Letter to the editor:

I have over the decades watched many congressional hearings. The hearings about the Americans held in Iran, the McCarthy-era hearings, the Watergate hearings, and others. All have left some compelling images in my mind. Now the January 6 hearings have concluded for the summer. This hearing has been remarkably free of the grandstanding that has marked the others. I'm disheartened that so many people have opted out of listening to the hearings. How can we make good decisions if we refuse to look at what has happened and is happening in our country?

What happened at the Capitol, in my opinion, was not a sudden, new outburst ordered by former President Trump. Instead, it was the decades long simmering hostility of groups of people, many undereducated, underemployed, overtaxed, and under-represented whom Trump and his allies recognized could be melded into a bloc. By appealing to their hatred of taxes, other people than white, bosses of any kind, religions of any but their own, their love of guns, and belief in conspiracies, Trump and his allies envisioned an America where their particular form of America could be realized. And in this pursuit any means justified their ends.

What is astounding to me is those who are smart, schooled, well off, and not obviously in the groups above going along with all the nonsense that occurred, is still occurring. Yes, they may admit, Trump was narcissistic, crude, uninformed, addicted to superlatives, a terrible speaker, okay with lying and making absurd statements, but his policies were so good for the country!

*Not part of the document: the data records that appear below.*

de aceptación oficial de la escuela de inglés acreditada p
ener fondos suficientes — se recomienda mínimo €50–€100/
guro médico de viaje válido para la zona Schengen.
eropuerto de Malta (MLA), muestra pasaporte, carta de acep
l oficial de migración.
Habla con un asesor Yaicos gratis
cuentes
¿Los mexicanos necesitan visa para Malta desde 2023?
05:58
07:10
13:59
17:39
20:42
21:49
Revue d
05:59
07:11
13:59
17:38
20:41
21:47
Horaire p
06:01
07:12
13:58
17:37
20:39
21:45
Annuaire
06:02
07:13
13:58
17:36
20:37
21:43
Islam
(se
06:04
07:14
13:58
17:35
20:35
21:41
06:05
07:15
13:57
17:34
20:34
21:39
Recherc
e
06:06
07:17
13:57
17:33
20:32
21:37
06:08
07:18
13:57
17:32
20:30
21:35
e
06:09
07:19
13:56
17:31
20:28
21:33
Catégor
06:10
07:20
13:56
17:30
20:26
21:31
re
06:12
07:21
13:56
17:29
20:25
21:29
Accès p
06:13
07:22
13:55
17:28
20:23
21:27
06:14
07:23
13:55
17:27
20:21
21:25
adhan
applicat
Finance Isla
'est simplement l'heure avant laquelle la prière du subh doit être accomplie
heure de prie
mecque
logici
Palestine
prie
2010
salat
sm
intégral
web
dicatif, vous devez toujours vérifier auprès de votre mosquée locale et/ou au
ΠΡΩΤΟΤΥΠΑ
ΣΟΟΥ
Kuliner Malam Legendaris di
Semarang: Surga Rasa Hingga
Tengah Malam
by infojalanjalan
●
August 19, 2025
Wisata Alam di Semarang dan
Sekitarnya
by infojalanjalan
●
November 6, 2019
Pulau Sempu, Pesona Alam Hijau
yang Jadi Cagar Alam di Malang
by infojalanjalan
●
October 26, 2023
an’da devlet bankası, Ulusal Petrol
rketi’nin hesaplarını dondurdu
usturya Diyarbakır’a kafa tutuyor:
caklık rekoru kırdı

The Oklahoma bombing, the Texas standoff, all the racial conflicts, the Selma incidents and other relatively small insurrections were, I think, precursors to the Capitol invasion. Each were put down, investigated, blame assigned, convictions meted out, and pushed out of sight and thought to have been dealt with. But an idea, a movement, once born seldom dies completely. It is passed on to the next generations by the true believers who now have new resentments, new hatreds, new plots. A case in point is the neoNazis who were active immediately after WW2 and continue to this day.

What can be done is not clear. But change surely involves all parties listening to those whose ideas are not in the mainstream, involves schooling, involves churches, temples, and mosques acting up to their stated tenets, involves holding people responsible for their acts, involves responsible policing, involves giving up trying to make up for evils of the past to people who didn't live in the past, by people who also didn't live in the past, involves realizing that cities, states, and the country's purses aren't bottomless, involves facing up to the real needs of the country, involves making running for office less expensive, less dependent on big donors, involves some media restraint, involves voters who think.